Hockey followers love to taut that not only is hockey the ultimate team game — everyone gets a shift after all — but that the playoffs highlight this. It’s somewhat true, though it’s usually a top-end player or goalie taking home the Conn Smythe as the playoff’s most valuable player when all is said and done.
But rarely in hockey do we get signature playoff performances from the league’s best that swing a series. One of the reasons for this season’s rise in scoring, especially later on in the year, and one I’ve glossed over while looking at it is the league’s crackdown on cross-checking and insistence on keeping the calls going during the playoffs. Three teams in the first round are averaging five power plays per game, while another two are averaging four. Last year, only two teams averaged four or more power plays per game, and both were out in the first round.
Piling up the power-play goals isn’t the first thing you think of to make the game more exciting, but it does two things that have the same result.
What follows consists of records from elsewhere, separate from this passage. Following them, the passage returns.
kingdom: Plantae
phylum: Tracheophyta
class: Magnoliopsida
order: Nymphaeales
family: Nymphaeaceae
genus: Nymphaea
One is it keeps the best offensive players on the ice for one team with more space, and it changes behavior at even-strength which also opens up space.
And with that space, we’ve seen some signature performances the past two nights for teams that desperately needed them. Johnny Gaudreau was magnificent for a Calgary team down 2-1 and on the road, burying a penalty shot that he earned and adding an assist. We’ve been over how Nathan MacKinnon and Cale Makar blitzed the Predators right back into the dumpster from which they came.
Last night, after a first period that saw the Leafs get completely punched in the pills by the Lightning and down two, Auston Matthews went supernova, scoring the winner and registering four shots in the final two periods. Vladimir Tarasenko had a hat-trick in the third period for the Blues as they took a 3-2 lead over Minnesota. And that was in response to Karill Kaprizov’s two goals in the first, including squeezing this snipe through a gnat’s ass to give the Wild a temporary lead:
But no one strapped their back to their team quite like Connor McDavid last night, who had a goal and two assists (and should have had a third), and had the Kings shitting bricks every time he touched the puck (and he seemingly never came off the ice for the last half of the game). You can hear a rip in the time and space for just about all of these. Here he sets up a chance that even Zack Kassian can’t fuck up with his hands and brain made of damp cardboard, which would usually just mean banking it in off his confused gape:
Here McDavid just takes matters into his own hands:
And then he drags Leon Draisaitl with him, or freezes the Kings en masse to find Draisaitl again:
Sadly, the one force McDavid can’t tame is his own goalie, Mike Smith, who let in three awful goals to undo all of McJesus’ work. First Smith lets Adrian Kempe’s shot that had all the power of a snot-rocket through his legs:
Then he bit so hard on Dustin Brown, who’s made of barely packed sand and Elmer’s glue these days, that he forgot about Andreas Athanasiou to his right, and had to lunge at him like he was diving over a hedge to catch his delivery guy and left the net wide open:
Smith performed the same feat for Phillip Danault’s goal in the third, this time forgetting to get up against his post with Danault standing there:
There is something poetic and fitting that in McDavid’s best playoff performance he was fucked over by his goalie, as that’s been the story of his entire career. Still, the NHL has struggled to let its stars make the biggest plays in the biggest moments. Turns out all they had to do was give them space.